* [Brief]:
Please transcribe the data that follows, keeping every line exact.

* [Task inputs]:
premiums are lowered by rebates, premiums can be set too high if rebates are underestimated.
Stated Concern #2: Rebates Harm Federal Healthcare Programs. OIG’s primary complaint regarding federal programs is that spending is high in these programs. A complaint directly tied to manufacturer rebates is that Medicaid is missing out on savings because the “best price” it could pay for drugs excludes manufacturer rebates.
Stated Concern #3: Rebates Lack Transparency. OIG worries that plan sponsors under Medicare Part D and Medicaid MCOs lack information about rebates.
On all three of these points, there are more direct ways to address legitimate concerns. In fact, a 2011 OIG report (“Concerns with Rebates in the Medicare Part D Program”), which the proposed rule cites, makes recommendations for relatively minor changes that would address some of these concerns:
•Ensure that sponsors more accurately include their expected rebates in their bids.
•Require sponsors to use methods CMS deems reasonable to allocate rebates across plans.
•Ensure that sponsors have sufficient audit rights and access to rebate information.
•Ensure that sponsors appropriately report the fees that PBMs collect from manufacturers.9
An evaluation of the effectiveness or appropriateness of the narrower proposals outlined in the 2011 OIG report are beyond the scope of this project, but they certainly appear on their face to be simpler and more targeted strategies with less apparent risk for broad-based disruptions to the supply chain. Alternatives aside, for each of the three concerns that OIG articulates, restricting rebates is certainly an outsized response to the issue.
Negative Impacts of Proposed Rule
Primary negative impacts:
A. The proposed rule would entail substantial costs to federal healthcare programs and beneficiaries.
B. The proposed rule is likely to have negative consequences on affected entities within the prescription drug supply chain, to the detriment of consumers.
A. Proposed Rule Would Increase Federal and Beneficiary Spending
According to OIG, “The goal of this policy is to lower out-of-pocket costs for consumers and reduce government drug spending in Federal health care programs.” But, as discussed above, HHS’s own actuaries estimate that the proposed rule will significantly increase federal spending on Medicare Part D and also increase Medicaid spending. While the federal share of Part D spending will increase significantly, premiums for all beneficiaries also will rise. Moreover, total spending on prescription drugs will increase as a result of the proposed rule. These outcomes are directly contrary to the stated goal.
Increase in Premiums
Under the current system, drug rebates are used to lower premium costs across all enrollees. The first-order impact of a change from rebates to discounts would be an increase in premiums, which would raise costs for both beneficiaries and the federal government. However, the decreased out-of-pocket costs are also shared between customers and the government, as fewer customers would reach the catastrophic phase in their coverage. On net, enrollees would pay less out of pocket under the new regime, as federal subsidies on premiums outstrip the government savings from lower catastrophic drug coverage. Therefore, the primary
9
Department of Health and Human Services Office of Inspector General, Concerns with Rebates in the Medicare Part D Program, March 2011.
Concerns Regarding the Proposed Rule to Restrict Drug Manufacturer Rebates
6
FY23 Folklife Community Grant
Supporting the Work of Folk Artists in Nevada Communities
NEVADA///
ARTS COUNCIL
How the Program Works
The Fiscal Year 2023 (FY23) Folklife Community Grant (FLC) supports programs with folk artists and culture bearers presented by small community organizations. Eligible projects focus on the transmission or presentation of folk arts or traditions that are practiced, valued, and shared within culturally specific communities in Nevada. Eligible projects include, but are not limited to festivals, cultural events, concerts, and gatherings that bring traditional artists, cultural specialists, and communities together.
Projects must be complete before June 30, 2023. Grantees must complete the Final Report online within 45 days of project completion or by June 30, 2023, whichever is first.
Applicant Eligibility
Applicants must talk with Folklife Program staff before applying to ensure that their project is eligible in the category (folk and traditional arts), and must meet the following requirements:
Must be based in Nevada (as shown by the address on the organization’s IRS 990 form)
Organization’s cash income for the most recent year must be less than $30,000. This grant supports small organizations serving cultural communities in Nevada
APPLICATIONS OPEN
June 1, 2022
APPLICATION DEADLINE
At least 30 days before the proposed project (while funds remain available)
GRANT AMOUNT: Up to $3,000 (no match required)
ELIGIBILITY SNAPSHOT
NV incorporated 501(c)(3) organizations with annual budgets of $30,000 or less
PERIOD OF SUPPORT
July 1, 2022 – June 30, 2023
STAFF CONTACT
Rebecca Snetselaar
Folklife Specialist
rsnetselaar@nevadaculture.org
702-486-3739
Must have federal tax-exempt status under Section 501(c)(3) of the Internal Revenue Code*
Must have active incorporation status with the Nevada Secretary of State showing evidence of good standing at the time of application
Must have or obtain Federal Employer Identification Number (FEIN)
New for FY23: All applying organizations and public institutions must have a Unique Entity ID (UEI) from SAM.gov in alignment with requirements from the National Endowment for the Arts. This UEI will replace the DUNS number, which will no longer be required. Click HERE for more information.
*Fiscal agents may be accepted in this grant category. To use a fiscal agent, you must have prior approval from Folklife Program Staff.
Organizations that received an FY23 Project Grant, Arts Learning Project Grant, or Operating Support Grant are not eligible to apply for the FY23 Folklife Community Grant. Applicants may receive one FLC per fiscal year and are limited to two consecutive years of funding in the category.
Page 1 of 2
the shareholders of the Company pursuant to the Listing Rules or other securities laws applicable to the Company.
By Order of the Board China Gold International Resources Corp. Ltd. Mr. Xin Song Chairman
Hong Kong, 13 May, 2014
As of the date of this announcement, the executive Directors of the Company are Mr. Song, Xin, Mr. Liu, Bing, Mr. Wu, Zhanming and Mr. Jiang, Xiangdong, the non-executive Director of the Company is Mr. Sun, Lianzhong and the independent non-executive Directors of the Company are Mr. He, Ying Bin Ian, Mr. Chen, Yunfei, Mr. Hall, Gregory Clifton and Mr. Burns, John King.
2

* [Written solution]:
premiums are lowered by rebates, premiums can be set too high if rebates are underestimated.
Stated Concern #2: Rebates Harm Federal Healthcare Programs. OIG’s primary complaint regarding federal programs is that spending is high in these programs. A complaint directly tied to manufacturer rebates is that Medicaid is missing out on savings because the “best price” it could pay for drugs excludes manufacturer rebates.
Stated Concern #3: Rebates Lack Transparency. OIG worries that plan sponsors under Medicare Part D and Medicaid MCOs lack information about rebates.
On all three of these points, there are more direct ways to address legitimate concerns. In fact, a 2011 OIG report (“Concerns with Rebates in the Medicare Part D Program”), which the proposed rule cites, makes recommendations for relatively minor changes that would address some of these concerns:
•Ensure that sponsors more accurately include their expected rebates in their bids.
•Require sponsors to use methods CMS deems reasonable to allocate rebates across plans.
•Ensure that sponsors have sufficient audit rights and access to rebate information.
•Ensure that sponsors appropriately report the fees that PBMs collect from manufacturers.9
An evaluation of the effectiveness or appropriateness of the narrower proposals outlined in the 2011 OIG report are beyond the scope of this project, but they certainly appear on their face to be simpler and more targeted strategies with less apparent risk for broad-based disruptions to the supply chain. Alternatives aside, for each of the three concerns that OIG articulates, restricting rebates is certainly an outsized response to the issue.
Negative Impacts of Proposed Rule
Primary negative impacts:
A. The proposed rule would entail substantial costs to federal healthcare programs and beneficiaries.
B. The proposed rule is likely to have negative consequences on affected entities within the prescription drug supply chain, to the detriment of consumers.
A. Proposed Rule Would Increase Federal and Beneficiary Spending
According to OIG, “The goal of this policy is to lower out-of-pocket costs for consumers and reduce government drug spending in Federal health care programs.” But, as discussed above, HHS’s own actuaries estimate that the proposed rule will significantly increase federal spending on Medicare Part D and also increase Medicaid spending. While the federal share of Part D spending will increase significantly, premiums for all beneficiaries also will rise. Moreover, total spending on prescription drugs will increase as a result of the proposed rule. These outcomes are directly contrary to the stated goal.
Increase in Premiums
Under the current system, drug rebates are used to lower premium costs across all enrollees. The first-order impact of a change from rebates to discounts would be an increase in premiums, which would raise costs for both beneficiaries and the federal government. However, the decreased out-of-pocket costs are also shared between customers and the government, as fewer customers would reach the catastrophic phase in their coverage. On net, enrollees would pay less out of pocket under the new regime, as federal subsidies on premiums outstrip the government savings from lower catastrophic drug coverage. Therefore, the primary
9
Department of Health and Human Services Office of Inspector General, Concerns with Rebates in the Medicare Part D Program, March 2011.
Concerns Regarding the Proposed Rule to Restrict Drug Manufacturer Rebates
6
FY23 Folklife Community Grant
Supporting the Work of Folk Artists in Nevada Communities
NEVADA///
ARTS COUNCIL
How the Program Works
The Fiscal Year 2023 (FY23) Folklife Community Grant (FLC) supports programs with folk artists and culture bearers presented by small community organizations. Eligible projects focus on the transmission or presentation of folk arts or traditions that are practiced, valued, and shared within culturally specific communities in Nevada. Eligible projects include, but are not limited to festivals, cultural events, concerts, and gatherings that bring traditional artists, cultural specialists, and communities together.
Projects must be complete before June 30, 2023. Grantees must complete the Final Report online within 45 days of project completion or by June 30, 2023, whichever is first.
Applicant Eligibility
Applicants must talk with Folklife Program staff before applying to ensure that their project is eligible in the category (folk and traditional arts), and must meet the following requirements:
Must be based in Nevada (as shown by the address on the organization’s IRS 990 form)
Organization’s cash income for the most recent year must be less than $30,000. This grant supports small organizations serving cultural communities in Nevada
APPLICATIONS OPEN
June 1, 2022
APPLICATION DEADLINE
At least 30 days before the proposed project (while funds remain available)
GRANT AMOUNT: Up to $3,000 (no match required)
ELIGIBILITY SNAPSHOT
NV incorporated 501(c)(3) organizations with annual budgets of $30,000 or less
PERIOD OF SUPPORT
July 1, 2022 – June 30, 2023
STAFF CONTACT
Rebecca Snetselaar
Folklife Specialist
rsnetselaar@nevadaculture.org
702-486-3739
Must have federal tax-exempt status under Section 501(c)(3) of the Internal Revenue Code*
Must have active incorporation status with the Nevada Secretary of State showing evidence of good standing at the time of application
Must have or obtain Federal Employer Identification Number (FEIN)
New for FY23: All applying organizations and public institutions must have a Unique Entity ID (UEI) from SAM.gov in alignment with requirements from the National Endowment for the Arts. This UEI will replace the DUNS number, which will no longer be required. Click HERE for more information.
*Fiscal agents may be accepted in this grant category. To use a fiscal agent, you must have prior approval from Folklife Program Staff.
Organizations that received an FY23 Project Grant, Arts Learning Project Grant, or Operating Support Grant are not eligible to apply for the FY23 Folklife Community Grant. Applicants may receive one FLC per fiscal year and are limited to two consecutive years of funding in the category.
Page 1 of 2
the shareholders of the Company pursuant to the Listing Rules or other securities laws applicable to the Company.
By Order of the Board China Gold International Resources Corp. Ltd. Mr. Xin Song Chairman
Hong Kong, 13 May, 2014
As of the date of this announcement, the executive Directors of the Company are Mr. Song, Xin, Mr. Liu, Bing, Mr. Wu, Zhanming and Mr. Jiang, Xiangdong, the non-executive Director of the Company is Mr. Sun, Lianzhong and the independent non-executive Directors of the Company are Mr. He, Ying Bin Ian, Mr. Chen, Yunfei, Mr. Hall, Gregory Clifton and Mr. Burns, John King.
2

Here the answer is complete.